2008 hatten noch mehr als neun von zehn Assekuranzen den Plan, ein
internes Risikomodell für die Umsetzung der zweiten Solvency-II-Säule
einzuführen. 2010 beabsichtigte hingegen bereits mehr als jeder
zweite Versicherer, das Standardmodell der BaFin umzusetzen, ergab
die Studie "Branchenkompass Versicherungen" von Steria Mummert
Consulting und dem F.A.Z-Institut. Diese Kehrtwende liegt vor allem
an einer Verschiebung der Prioritäten. Die dritte Säule von Solvency
II, das Reporting, wurde bei den Versicherungen unterschätzt und
bindet aktuell einen Großteil der Kapazitäten, die für die
Solvency-II-Umsetzung eingeplant sind. "Die Themen interne
Risikomodellierung und Solvabilitätssteuerung werden vom Thema
Berichtspflichten komplett verdrängt. Allein das Sammeln und
Aufbereiten der Daten ist eine Aufgabe, die viele Versicherer nur
schwer stemmen können", sagt Urs Roth, Versicherungsexperte von
Steria Mummert Consulting.
Eine Verschiebung des Lizenzierungsverfahrens für eigene
Risikomodelle auf später könnte sich allerdings als Bumerang
erweisen. Denn die Versicherer, die jetzt schon die zweite Säule von
Solvency II angehen, ihre Risiko- und Unternehmenssteuerung anpassen
und dabei ihre eigenen Modelle einbeziehen, sind künftig im Vorteil.
Sie können jetzt schon Erfahrungen mit der Verknüpfung von interner
Risikomodellierung und Prioritätssteuerung sammeln. Diese Erfahrung
müssen die Versicherer bei der Zertifizierung ihrer Modelle gegenüber
der Aufsicht nachweisen - sie haben dann einen zeitlichen Vorsprung
gegenüber den Nachzüglern. Außerdem sind die Erfahrungen sehr
hilfreich für zukünftige strategische Geschäftsentscheidungen,
beispielsweise um Preis-Ralleys im Wettbewerb um Kunden mitzugehen
oder in neue Geschäftsideen zu investieren.
"Die Versicherer fahren gut damit, wenn sie die zweite Säule von
Solvency II nicht auf die lange Bank schieben.
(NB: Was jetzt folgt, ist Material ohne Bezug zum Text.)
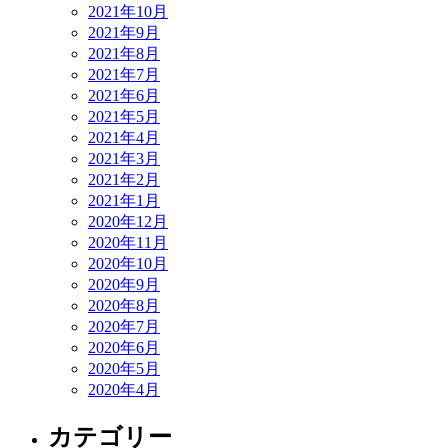
2021年10月
2021年9月
2021年8月
2021年7月
2021年6月
2021年5月
2021年4月
2021年3月
2021年2月
2021年1月
2020年12月
2020年11月
2020年10月
2020年9月
2020年8月
2020年7月
2020年6月
2020年5月
2020年4月
カテゴリー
Die Kosten für die
Lizenzierung lassen sich durchaus in den Griff bekommen. Die
Unternehmen können beispielsweise bei einem wesentlichen
Aufwandsposten, der Dokumentation, sparen, indem sie sich vorerst auf
das Protokollieren des Einsatzes der Modelle beschränken", so Urs
Roth von Steria Mummert Consulting.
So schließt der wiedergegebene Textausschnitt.